The proposed legislation aims to grant certain international adoptees “full access to their rights as American citizens,” according to Rep. Adam Smith (D-Washington), who introduced the bill alongside Rep. Don Bacon (R-Nebraska) and Sens. Mazie Hirono (D-Hawai‘i) and Susan Collins (R-Maine).
Details: The new bill closes a loophole in the Child Citizenship Act of 2000 (CCA) that left thousands of legal adoptees born between 1945 and 1998 without citizenship.
- CCA automatically granted citizenship to any international adoptees who were under the age of 18 at the time or adopted after CCA’s effective date in February 2001.
- Adoptees older than 18 at the time of CCA’s implementation were not covered by its protections, however.
More than 49,000 international adoptees lacked U.S. citizenship after CCA was enacted, despite being legally adopted into the U.S. as children, according to the Adoptee Rights Campaign.
- Up to 20,000 of those impacted are from South Korea, per an estimate by the Korean American Grassroots Conference.
- Case in point: Adopted from South Korea in 1967, Adoptee Rights Campaign director Joy Alessi and her family always assumed she had citizenship.
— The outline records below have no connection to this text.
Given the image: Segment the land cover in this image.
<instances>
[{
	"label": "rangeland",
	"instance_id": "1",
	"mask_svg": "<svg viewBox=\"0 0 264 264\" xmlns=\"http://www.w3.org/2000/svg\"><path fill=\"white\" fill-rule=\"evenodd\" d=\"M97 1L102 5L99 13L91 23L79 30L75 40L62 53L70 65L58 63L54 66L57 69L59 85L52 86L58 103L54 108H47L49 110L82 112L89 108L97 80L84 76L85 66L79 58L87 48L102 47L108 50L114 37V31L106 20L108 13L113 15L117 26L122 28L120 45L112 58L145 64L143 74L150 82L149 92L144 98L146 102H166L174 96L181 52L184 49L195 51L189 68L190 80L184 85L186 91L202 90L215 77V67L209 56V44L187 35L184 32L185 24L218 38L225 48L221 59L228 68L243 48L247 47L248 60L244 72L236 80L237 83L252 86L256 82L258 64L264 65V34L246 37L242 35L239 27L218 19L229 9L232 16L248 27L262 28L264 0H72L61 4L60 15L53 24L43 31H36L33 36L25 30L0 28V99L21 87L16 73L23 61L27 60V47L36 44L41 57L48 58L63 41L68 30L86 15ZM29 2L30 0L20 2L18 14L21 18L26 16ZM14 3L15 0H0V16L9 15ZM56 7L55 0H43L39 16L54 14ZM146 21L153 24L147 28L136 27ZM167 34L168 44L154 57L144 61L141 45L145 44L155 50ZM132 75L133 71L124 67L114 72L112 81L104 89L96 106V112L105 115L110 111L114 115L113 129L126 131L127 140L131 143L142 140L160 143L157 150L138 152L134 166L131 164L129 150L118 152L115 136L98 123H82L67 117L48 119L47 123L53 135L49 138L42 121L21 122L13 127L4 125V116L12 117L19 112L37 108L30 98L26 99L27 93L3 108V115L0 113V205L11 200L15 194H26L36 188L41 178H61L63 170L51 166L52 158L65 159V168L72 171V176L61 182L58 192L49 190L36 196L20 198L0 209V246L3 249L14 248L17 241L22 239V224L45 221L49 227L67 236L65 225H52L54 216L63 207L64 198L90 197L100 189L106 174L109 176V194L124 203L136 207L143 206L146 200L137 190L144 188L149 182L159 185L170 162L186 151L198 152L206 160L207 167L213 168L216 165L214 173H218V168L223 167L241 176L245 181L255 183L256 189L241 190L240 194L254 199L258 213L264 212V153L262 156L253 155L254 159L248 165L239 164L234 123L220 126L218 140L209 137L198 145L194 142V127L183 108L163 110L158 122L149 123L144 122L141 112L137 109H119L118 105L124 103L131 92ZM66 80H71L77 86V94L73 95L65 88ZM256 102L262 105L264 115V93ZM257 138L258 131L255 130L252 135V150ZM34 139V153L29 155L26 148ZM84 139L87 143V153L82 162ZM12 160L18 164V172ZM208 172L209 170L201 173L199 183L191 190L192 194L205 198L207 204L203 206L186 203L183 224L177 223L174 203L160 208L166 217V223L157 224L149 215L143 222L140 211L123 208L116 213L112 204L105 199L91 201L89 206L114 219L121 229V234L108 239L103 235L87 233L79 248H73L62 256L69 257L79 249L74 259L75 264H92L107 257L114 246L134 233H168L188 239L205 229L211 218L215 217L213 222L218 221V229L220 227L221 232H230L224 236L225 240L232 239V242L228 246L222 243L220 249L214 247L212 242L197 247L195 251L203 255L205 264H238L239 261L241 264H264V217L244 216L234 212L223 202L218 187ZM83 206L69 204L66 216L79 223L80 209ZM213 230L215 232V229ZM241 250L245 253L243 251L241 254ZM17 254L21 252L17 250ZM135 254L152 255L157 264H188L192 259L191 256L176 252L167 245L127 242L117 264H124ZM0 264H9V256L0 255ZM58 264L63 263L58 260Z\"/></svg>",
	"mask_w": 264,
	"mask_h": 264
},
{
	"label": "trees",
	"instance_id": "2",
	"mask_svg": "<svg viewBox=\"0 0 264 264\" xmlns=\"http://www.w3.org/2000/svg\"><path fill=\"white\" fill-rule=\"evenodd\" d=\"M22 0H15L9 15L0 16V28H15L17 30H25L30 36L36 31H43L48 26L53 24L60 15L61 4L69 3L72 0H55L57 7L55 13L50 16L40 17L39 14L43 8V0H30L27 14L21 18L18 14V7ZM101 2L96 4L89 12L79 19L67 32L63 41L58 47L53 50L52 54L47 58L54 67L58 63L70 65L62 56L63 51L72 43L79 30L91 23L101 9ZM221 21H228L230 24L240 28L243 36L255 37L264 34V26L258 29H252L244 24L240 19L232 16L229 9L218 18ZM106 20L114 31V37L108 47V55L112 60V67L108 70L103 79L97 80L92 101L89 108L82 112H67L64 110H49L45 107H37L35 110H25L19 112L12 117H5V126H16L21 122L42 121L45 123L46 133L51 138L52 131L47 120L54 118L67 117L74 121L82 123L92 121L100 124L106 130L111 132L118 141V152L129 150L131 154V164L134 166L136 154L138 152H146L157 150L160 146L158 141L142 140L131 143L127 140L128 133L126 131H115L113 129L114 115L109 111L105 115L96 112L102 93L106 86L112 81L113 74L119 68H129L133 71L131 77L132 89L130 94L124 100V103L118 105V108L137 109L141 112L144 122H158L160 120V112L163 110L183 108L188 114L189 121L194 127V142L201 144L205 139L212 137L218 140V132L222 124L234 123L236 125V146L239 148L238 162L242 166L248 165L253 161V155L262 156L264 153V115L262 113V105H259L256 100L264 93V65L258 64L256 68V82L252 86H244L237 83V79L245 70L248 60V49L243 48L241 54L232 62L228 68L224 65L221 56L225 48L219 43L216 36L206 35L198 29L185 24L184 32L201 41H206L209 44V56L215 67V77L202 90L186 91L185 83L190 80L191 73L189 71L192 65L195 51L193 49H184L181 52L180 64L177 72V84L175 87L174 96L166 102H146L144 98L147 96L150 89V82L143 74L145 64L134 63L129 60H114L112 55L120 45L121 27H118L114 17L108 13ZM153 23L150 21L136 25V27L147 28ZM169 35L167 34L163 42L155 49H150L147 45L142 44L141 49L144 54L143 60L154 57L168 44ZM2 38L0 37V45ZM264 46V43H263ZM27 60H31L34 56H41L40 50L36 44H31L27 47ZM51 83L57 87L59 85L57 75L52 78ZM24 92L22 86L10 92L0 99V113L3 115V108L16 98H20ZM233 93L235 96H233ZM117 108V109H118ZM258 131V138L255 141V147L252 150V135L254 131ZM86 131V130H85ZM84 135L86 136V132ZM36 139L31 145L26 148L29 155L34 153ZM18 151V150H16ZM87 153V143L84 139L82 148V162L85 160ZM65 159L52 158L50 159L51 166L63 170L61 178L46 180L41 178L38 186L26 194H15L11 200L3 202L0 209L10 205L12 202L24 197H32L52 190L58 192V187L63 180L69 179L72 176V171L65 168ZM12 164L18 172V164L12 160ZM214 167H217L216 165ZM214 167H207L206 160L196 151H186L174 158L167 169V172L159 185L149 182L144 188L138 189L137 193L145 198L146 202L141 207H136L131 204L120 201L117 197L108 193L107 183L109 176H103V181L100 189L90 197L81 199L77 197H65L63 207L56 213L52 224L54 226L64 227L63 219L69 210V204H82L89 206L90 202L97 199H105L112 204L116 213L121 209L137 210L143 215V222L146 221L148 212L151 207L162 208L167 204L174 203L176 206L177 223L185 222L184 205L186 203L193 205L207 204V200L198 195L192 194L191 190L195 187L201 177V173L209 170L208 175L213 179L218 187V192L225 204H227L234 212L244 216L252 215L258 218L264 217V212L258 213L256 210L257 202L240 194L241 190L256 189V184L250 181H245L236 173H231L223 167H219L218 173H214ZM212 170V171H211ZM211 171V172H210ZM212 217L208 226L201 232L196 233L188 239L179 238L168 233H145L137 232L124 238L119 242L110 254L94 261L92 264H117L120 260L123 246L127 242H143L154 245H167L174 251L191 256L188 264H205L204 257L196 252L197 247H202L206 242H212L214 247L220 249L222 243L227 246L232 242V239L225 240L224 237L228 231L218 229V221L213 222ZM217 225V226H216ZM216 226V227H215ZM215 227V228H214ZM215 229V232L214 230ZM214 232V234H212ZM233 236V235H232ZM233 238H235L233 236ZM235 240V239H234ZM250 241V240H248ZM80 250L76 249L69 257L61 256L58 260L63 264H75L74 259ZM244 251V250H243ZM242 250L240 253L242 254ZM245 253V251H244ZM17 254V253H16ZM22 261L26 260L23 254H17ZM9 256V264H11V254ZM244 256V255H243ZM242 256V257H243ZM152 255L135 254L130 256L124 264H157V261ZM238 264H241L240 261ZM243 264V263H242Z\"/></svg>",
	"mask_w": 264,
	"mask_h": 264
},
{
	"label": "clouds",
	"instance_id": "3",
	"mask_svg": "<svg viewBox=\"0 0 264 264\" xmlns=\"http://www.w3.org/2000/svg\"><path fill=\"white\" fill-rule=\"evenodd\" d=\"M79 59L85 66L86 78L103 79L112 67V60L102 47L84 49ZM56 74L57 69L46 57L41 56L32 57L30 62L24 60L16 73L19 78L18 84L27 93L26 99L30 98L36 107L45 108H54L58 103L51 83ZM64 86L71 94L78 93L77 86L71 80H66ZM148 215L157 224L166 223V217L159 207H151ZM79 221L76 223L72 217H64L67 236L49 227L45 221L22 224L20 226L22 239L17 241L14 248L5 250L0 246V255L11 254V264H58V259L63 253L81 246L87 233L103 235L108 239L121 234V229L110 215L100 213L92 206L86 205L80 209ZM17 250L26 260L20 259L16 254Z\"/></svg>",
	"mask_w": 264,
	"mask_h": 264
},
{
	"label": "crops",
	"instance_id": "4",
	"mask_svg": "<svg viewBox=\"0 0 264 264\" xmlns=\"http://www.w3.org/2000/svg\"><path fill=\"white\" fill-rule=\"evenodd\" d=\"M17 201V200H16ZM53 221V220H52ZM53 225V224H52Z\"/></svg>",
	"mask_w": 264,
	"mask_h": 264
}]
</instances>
She found out the truth when her application for a passport was denied but says she did not receive U.S. citizenship until she turned 52 in 2019.
- In her words: “You can’t work and you can’t drive and you can’t move around … It’s an injustice that’s just never been corrected,” Alessi told USA Today’s Marisa Kwiatkowski in 2020.
A similar bill was proposed in 2019, but made no progress.
- “As the father to two adopted children, I can’t imagine the uncertainty and anxiety faced by these adoptees who were legally adopted in our country, but are now being told they aren’t U.S. citizens,” Bacon said in a recent press release. “While this situation was rectified for newly adopted children when the law was passed in 2000, adoptees from before that year were left in limbo land.”
Historical context: The U.S. saw the beginnings of a wave of international adoptions in the wake of World War II, primarily from countries such as Russia, China, South Korea, Guatemala, and Vietnam.
- Families often had to struggle through long, often confusing paperwork and processes to apply for U.S. citizenship if they adopted children internationally.
- After the Korean War ended in 1953, more than 150,000 Korean children were adopted into the U.S., according to 2000 PBS documentary “First Person Plural.”
- South Korean adoptees create what some call “the world's largest diaspora of adoptees,” the Associated Press’ Kim Tong-Hyung writes.
The number of new international adoptions in the U.S. decreased from almost 23,000 in 2004 to 1,500 in 2022, according to the U.S. Department of State.